А, скажем, сериал «Однажды в Ростове» — это уже про советское время, и это, что называется, фантазийно-цветочно. Дело здесь не в положительном образе сотрудника КГБ — безусловно, в постхрущевское время там можно было встретить нормальных и честных людей. Есть примеры, как сотрудники КГБ, например капитан московского управления КГБ Виктор Орехов просто помогал диссидентам, предупреждая их об обысках. Везде могли быть честные, совестливые люди. Вопрос в другом — не они делают погоду в ведомстве.
Рискну предположить, что соцзаказа нет и быть не может, потому что он нереализуем.

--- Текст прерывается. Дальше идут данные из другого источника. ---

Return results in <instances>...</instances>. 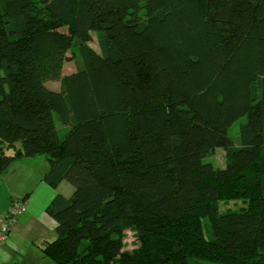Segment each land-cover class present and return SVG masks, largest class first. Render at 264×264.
I'll return each instance as SVG.
<instances>
[{"label": "trees", "instance_id": "obj_1", "mask_svg": "<svg viewBox=\"0 0 264 264\" xmlns=\"http://www.w3.org/2000/svg\"><path fill=\"white\" fill-rule=\"evenodd\" d=\"M41 154L54 264H264V0H0V172Z\"/></svg>", "mask_w": 264, "mask_h": 264}, {"label": "crops", "instance_id": "obj_2", "mask_svg": "<svg viewBox=\"0 0 264 264\" xmlns=\"http://www.w3.org/2000/svg\"><path fill=\"white\" fill-rule=\"evenodd\" d=\"M91 47L100 53L99 48ZM54 81L56 84L50 88L59 91L60 81L50 82ZM47 86H50L49 82ZM8 145L5 143L4 147L8 154H12L13 147ZM14 146L20 147L16 142ZM50 167L49 157L41 154L22 157L7 172H0V214L7 213L15 201L26 200L28 203L27 212L19 216L7 240L0 243V264H51L41 248L58 237V223L47 212V207L56 194L71 198L75 188L65 179L55 187L49 185L45 175Z\"/></svg>", "mask_w": 264, "mask_h": 264}, {"label": "rangeland", "instance_id": "obj_3", "mask_svg": "<svg viewBox=\"0 0 264 264\" xmlns=\"http://www.w3.org/2000/svg\"><path fill=\"white\" fill-rule=\"evenodd\" d=\"M101 38V34L97 31H91L89 35L88 44L90 46H94L99 48V40ZM81 67L80 63V56L78 48H72L68 50L66 55V60L63 66V73H72L78 70ZM51 87L52 85L56 84V81L49 82ZM54 87V86H52ZM60 89V84H59ZM247 121L246 117L239 118L236 122L231 125L229 128V135L235 140L236 146H238V137L240 132V127ZM56 125L58 127L62 126L61 123L58 121L56 117ZM18 146L21 145L20 141L16 142ZM12 149H10V152ZM205 162L212 163L215 167H225L228 163V156L223 148H217L213 153L209 154L205 159ZM247 206V201L244 198H231V199H220L219 200V213L224 214L232 211H240ZM203 226H204V234L206 237L211 238L212 233L209 228V220L207 218L203 219ZM123 241H124V248L125 250L132 251L135 250L139 246V241L137 234L132 226H128L123 230ZM48 262L53 264L52 261L47 259Z\"/></svg>", "mask_w": 264, "mask_h": 264}, {"label": "built area", "instance_id": "obj_4", "mask_svg": "<svg viewBox=\"0 0 264 264\" xmlns=\"http://www.w3.org/2000/svg\"><path fill=\"white\" fill-rule=\"evenodd\" d=\"M27 210V201L18 200L13 203L7 213L0 214V243L7 240L12 226L17 222L19 216L27 212Z\"/></svg>", "mask_w": 264, "mask_h": 264}]
</instances>
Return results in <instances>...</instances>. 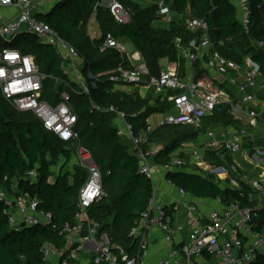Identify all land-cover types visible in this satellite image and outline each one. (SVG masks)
<instances>
[{
	"label": "built area",
	"instance_id": "obj_1",
	"mask_svg": "<svg viewBox=\"0 0 264 264\" xmlns=\"http://www.w3.org/2000/svg\"><path fill=\"white\" fill-rule=\"evenodd\" d=\"M42 1L45 0H0V42L5 44L0 47V89L15 109L34 113L44 128L62 141L77 142L78 117L68 91L60 93L56 104L44 99L45 82L52 76L40 70L32 54L12 46L22 34L37 36L42 43L55 48L61 57L63 73L67 76L62 82L75 91L70 84L74 82L81 88V93H90V82L83 72L79 51L39 17V14H45L39 9ZM235 2L240 12L238 21L249 32L252 18L250 2ZM103 5L111 8L119 22H130L128 10L117 0H109ZM158 6V15L167 24L179 20L191 31L203 32L200 41L194 39L186 47L180 38L175 44L183 52L186 62L193 65L201 60L205 72L197 77L191 66L192 78H188L186 69L180 71L182 64L177 61L163 67L159 74H150L138 50L129 55L123 41L108 33L102 48H117L128 56L130 63H121L109 72V80L115 85L145 87L159 93L161 100L170 105L167 111L160 112L161 126H199L205 118L224 107L238 123L208 128L204 140L196 142L190 149L181 147L182 153L188 152L191 162L181 155H171L168 162L153 165L150 162L153 152L147 146V135L154 131V126L149 123L137 132L127 120L125 111L110 106L108 110L116 114V121L122 122L120 127L117 126L118 134L131 143L132 153L139 160V172L154 181L160 171L166 184L175 188L177 196L168 202L154 189L147 208L135 220L129 234L137 243L136 250L130 252L117 246L110 233L102 231L101 224L89 214L92 205L105 195L103 176L92 153L78 143V164L87 174L78 192L72 222L60 225L52 212L39 208V200L29 191H20L13 185L0 188V201L6 205L4 211L14 231L39 226L51 228L63 238L62 247L49 242L43 245L44 264H250L258 255L264 254V228L257 229L254 223V217L264 208V136L260 144L253 133L260 124L264 125V96L257 94V90H264V83H258L260 65L251 55H246L239 62L215 50L206 19L178 14L164 0H160ZM254 44L264 49L263 39L254 41ZM208 70L229 76L230 83L238 88L237 97L217 85L212 76L214 73L209 75ZM98 81L95 79L92 86L97 87ZM56 82L60 80L56 79ZM94 108L99 107L95 104ZM228 157L232 158L231 162L227 161ZM200 169L209 171L205 175H212L216 182L241 190V197L249 204L243 205L240 200L225 202L218 197L212 199L214 205L204 212L200 198L193 196L190 199L191 194L177 188L167 177L175 170L200 173ZM38 177L39 171L34 169L24 178L35 181ZM246 188L250 190L248 193ZM155 230L163 235L166 253L152 259Z\"/></svg>",
	"mask_w": 264,
	"mask_h": 264
},
{
	"label": "trees",
	"instance_id": "obj_2",
	"mask_svg": "<svg viewBox=\"0 0 264 264\" xmlns=\"http://www.w3.org/2000/svg\"><path fill=\"white\" fill-rule=\"evenodd\" d=\"M103 0H60L50 12L39 17L56 29L80 53L83 72L90 82V93H81L80 87L70 82L75 89L65 87L66 80L62 69V59L55 48L42 43L33 34H22L12 46L22 52L32 54L40 70L49 74L45 82L43 98L52 104L60 100V93L65 88L71 96V105L77 114L76 130L80 145L93 155L103 176L105 195L90 208V216L101 224L102 231H108L117 246L125 247L130 252L136 250L137 243L129 236L135 220L147 208L154 191L153 181L139 172V160L130 151L129 141L118 134L116 114L109 111L110 106L125 111L127 120L140 132L149 124L152 114L167 111L169 104L160 97L141 98L137 93H127L114 89L109 80V72L121 63L130 65L128 56L117 48H102L104 37L111 33L119 41L130 40L142 54L150 74H159L161 62L180 61L185 65L181 50L176 46V39L182 40L183 47L197 39L203 32H193L179 20H173L165 26H158L156 21L159 6L153 0L151 5L142 6L129 0H117L129 12V23L119 22L111 8L102 4ZM170 8L181 15L204 18L210 27V37L214 49L222 55L242 61L246 55L260 65L264 76V49L255 46L254 41L264 40V0H249L252 9L251 29L246 32L238 21L234 4L230 0H164ZM220 11L214 20L212 12ZM95 16L102 36L92 38L88 25ZM5 46L0 42V47ZM197 77L205 72L202 61L193 63ZM90 74L92 77H90ZM59 79L61 84L56 83ZM95 79L97 87L92 86ZM154 99V100H153ZM98 106L96 109L94 106ZM212 123H232L238 121L224 107L212 116L204 119L206 127ZM190 125H163V130L177 129ZM192 127V126H191ZM154 131L149 133V138ZM175 140L157 155V162H168L172 153L180 147V138ZM70 142H64L54 133L46 130L41 120L32 112H20L7 101L0 89V188L18 181L20 191H29L39 202V208L52 212L55 220L63 225L74 220L78 192L86 178V171L75 167L73 172L66 170L74 155ZM55 158L49 159L47 154ZM232 161L231 157L227 158ZM219 164V162H217ZM57 166V171L53 167ZM37 169L39 177L35 181L24 177L31 170ZM54 177V178H53ZM177 188L183 189L200 199L221 197L225 202L240 200L241 190L232 189L227 184L216 182L204 171L175 170L167 175ZM248 193L250 190L245 189ZM6 205L0 201V264H44L42 247L52 243L64 246V240L51 228L33 226L14 231L5 213ZM257 229L264 228V208L254 217ZM250 264H264V254H260Z\"/></svg>",
	"mask_w": 264,
	"mask_h": 264
},
{
	"label": "crops",
	"instance_id": "obj_3",
	"mask_svg": "<svg viewBox=\"0 0 264 264\" xmlns=\"http://www.w3.org/2000/svg\"><path fill=\"white\" fill-rule=\"evenodd\" d=\"M230 1L235 6V9H236V12H237V18H238L239 13H240L239 9H238V5L236 4L235 0H230ZM100 32H101V30H100ZM101 36H102V32H101V35L99 37H95V38L98 39ZM133 47H134V45H133ZM135 51H137V49L134 47V53H135ZM167 61H168V64L171 65V62L168 59H167ZM191 66L193 67V65L190 64V62H186L185 65H182V68L180 69V71H182V72H183V68L186 69L185 74L187 73V75H188L187 77L188 78H192V71L190 70ZM211 73H214V72L211 71V70H208V74L212 75ZM212 76L215 77V83H217V85H219L221 87H224L235 98L237 97L238 88H237L236 85L230 83L229 76H220V75H218L216 73H214ZM50 78H52V77H50ZM68 79H69V77H68ZM59 83L61 84V82H58V84ZM258 83H261V84L264 83V76L263 75H261L259 77ZM64 86L68 87V85H66V84H64ZM136 87H139V86L115 85L114 84V89H116V90H121L123 92H127V93H130V94L137 93L141 98H144L143 90L141 91L139 89H136ZM141 88H145V87H141ZM145 89H147V88H145ZM65 90L66 89L64 88L62 91H65ZM257 94H259L261 97L264 96V90H261V89L257 90ZM155 114H157L156 120H154L153 122H149V123H151V124L153 123L154 125H157L158 127H160L161 126V121H162L161 113L158 112V113H155ZM150 117H149L148 121H150ZM203 121H202V123L199 126H193V127H197L198 128V127L202 126L203 125ZM115 123H116V126H118V127H120V125H122V122H120L119 120H117V121L115 120ZM230 124H232V123H226V124H224V123H217V124L213 123L212 125H209L207 128H205L203 133H205L206 129H208V128H213V127L218 128V127H223V126H227V125H230ZM155 128L156 127H154V129ZM253 133L255 134V138H257V141L261 144L262 143V137L264 136V125L260 124V127L258 129H256V130H254ZM202 136H204V134ZM147 139H148V136H147ZM204 139L205 138H203L202 140H204ZM199 141H201V140H199ZM77 144H78L77 142H70V145L75 149L73 158H74V156H76V145ZM149 147H150V143H149ZM130 151L132 152V145H130ZM176 154L181 155L186 161H188V159H186V156H185V155H188V152H186V153L183 152L182 153L181 150H180V147L175 152L172 153V156H176ZM155 157L156 156H154L152 154V157L150 158L151 164L160 165V163L157 162V159ZM56 169H57V166H55V169H53V170L57 171ZM159 173H160V171H159ZM153 184H156V186L154 185V189L157 190V193H159V197L162 198L163 200L168 201V202H172L173 198L177 196V192H176L175 188L170 187L169 185H167L166 182L164 181V177L159 179V180L157 179L156 181L154 180ZM12 185H13V187H15V189H17L18 188V181L14 180ZM192 198H194V197L190 196V199H192ZM199 201H200L201 209L204 212H208L210 210L211 206L214 205L212 199H199ZM184 211H185V209H184ZM162 237H163V235H162V233L160 231H158V230L154 231V235H153V238H152V244H153L152 259H155L157 256H160V255H163V254L166 253V248L163 246L164 243H163Z\"/></svg>",
	"mask_w": 264,
	"mask_h": 264
},
{
	"label": "rangeland",
	"instance_id": "obj_4",
	"mask_svg": "<svg viewBox=\"0 0 264 264\" xmlns=\"http://www.w3.org/2000/svg\"><path fill=\"white\" fill-rule=\"evenodd\" d=\"M60 1V0H45L42 1L40 3V7L39 9H42L45 13L50 12V10L52 8H54L55 4ZM130 2H134L136 4L142 5V6H146V5H151L154 3L153 0H129ZM108 3L109 0H103L102 4ZM159 2V1H158ZM158 2H156L158 4ZM156 25L158 26H165L166 21L164 19H161V21H156L155 22ZM88 29H89V33L91 35L92 38L95 37H99L101 35L100 32V28H99V24L98 21L96 19L95 16H93L89 22L88 25ZM123 44L125 45L127 52L129 55L132 56V54L134 53V47L132 45V42L130 40H124ZM136 52V51H135ZM181 54L183 55V52L181 51ZM161 66L162 67H169L168 61L167 59H163L161 62ZM136 89L139 90H143V95L144 98H156V97H160L159 93H156L154 89H145V88H141V87H136ZM154 100V99H153ZM157 114H153L150 117V121L149 122H153L154 120H156ZM153 124V123H152ZM213 124V123H212ZM209 124V125H212ZM154 127H156L154 129L153 134L150 136L149 138V142H150V148L152 149L153 155L156 156L162 149H164L166 146L170 145L175 139L174 138H180V148H184V149H190L193 147V145L198 142L199 140H202L203 138H205L204 136H202L204 133V129L207 128L206 124L202 125L200 127H189V126H185V127H179L177 129H169V130H163V128L158 127L157 125H154ZM202 138V139H201ZM180 152V151H179ZM178 155V154H176ZM186 159H188L189 162L190 158L188 155H185ZM47 157L49 159L54 160L55 158L51 155V153L47 154ZM156 158V157H155ZM77 155L74 156V158L72 159V161L70 162V164L66 167V170H69L70 172H73L75 167H79L81 170L83 169L79 164ZM155 164V163H154ZM55 169V167H54ZM200 171H205L203 169H200ZM205 174H209L210 172L205 171ZM160 175V176H159ZM159 177V178H158ZM163 178V174L162 173H156L155 175V181L158 179ZM156 186V184H154ZM15 188V187H13Z\"/></svg>",
	"mask_w": 264,
	"mask_h": 264
},
{
	"label": "water",
	"instance_id": "obj_5",
	"mask_svg": "<svg viewBox=\"0 0 264 264\" xmlns=\"http://www.w3.org/2000/svg\"><path fill=\"white\" fill-rule=\"evenodd\" d=\"M219 15H220V11H219V9H218V8H215V9L213 10V12H212V18H213L214 20H216V19L219 17Z\"/></svg>",
	"mask_w": 264,
	"mask_h": 264
}]
</instances>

Если будет выполняться соцзаказ на реабилитацию сотрудника (КГБ), это будет нелепо, ходульно и антихудожественно. Есть фильмы про Великую Отечественную войну, из которых можно сделать вывод, что вообще-то войну выиграли органы контрразведки СМЕРШ. Там репрессивная роль этой организации просто замалчивается, а выпячивается борьба с агентурой абвера и других немецких разведывательных органов, которую они тоже действительно вели. Но это же нелепо.
NT: Давайте вернемся к истории Сечина и Улюкаева: получается, что хотя экономическая система в стране кардинально другая, но тон в ней задают те самые люди из андроповских 1980-х, с тогдашним пониманием интересов государства. Просто у них руки при этом развязаны, и они могут, ко всему прочему, иметь собственные яхты и самолеты?
Знаете, в этом нет ничего удивительного. Собственно говоря, и советская власть-то бесславно закончилась потому, что людей раздражала экономическая несвобода. А в 1990-х многие, оставаясь советскими людьми, получили экономический простор и возможность действовать. Но действовать в тех правилах и в тех установках, к которым привыкли, — например, сводить счеты с оппонентами с помощью институтов власти. Кстати говоря, нежелание Сечина явиться в суд в качестве свидетеля вполне понятно. Уже сам гласный разбор этого дела неприятен, он рисует его в не лучшем свете. Ведь массу неудобных вопросов зададут, на которые нужно отвечать. Я уже не говорю о том, что довольно трудно посмотреть человеку в глаза после всего сделанного.
Поражает, конечно, слабость нашей правовой системы. Сечин не спецсубъект, он не государственный служащий высокого уровня или судейский, прокурорский работник. Почему суд не может настоять на его вызове в суд, мне не понятно. Возможен привод, в конце концов. Права обвиняемого очевидным образом не соблюдены. И потому я не вижу для суда никакого иного пути, кроме как оправдывать (подсудимого) за недостатком улик.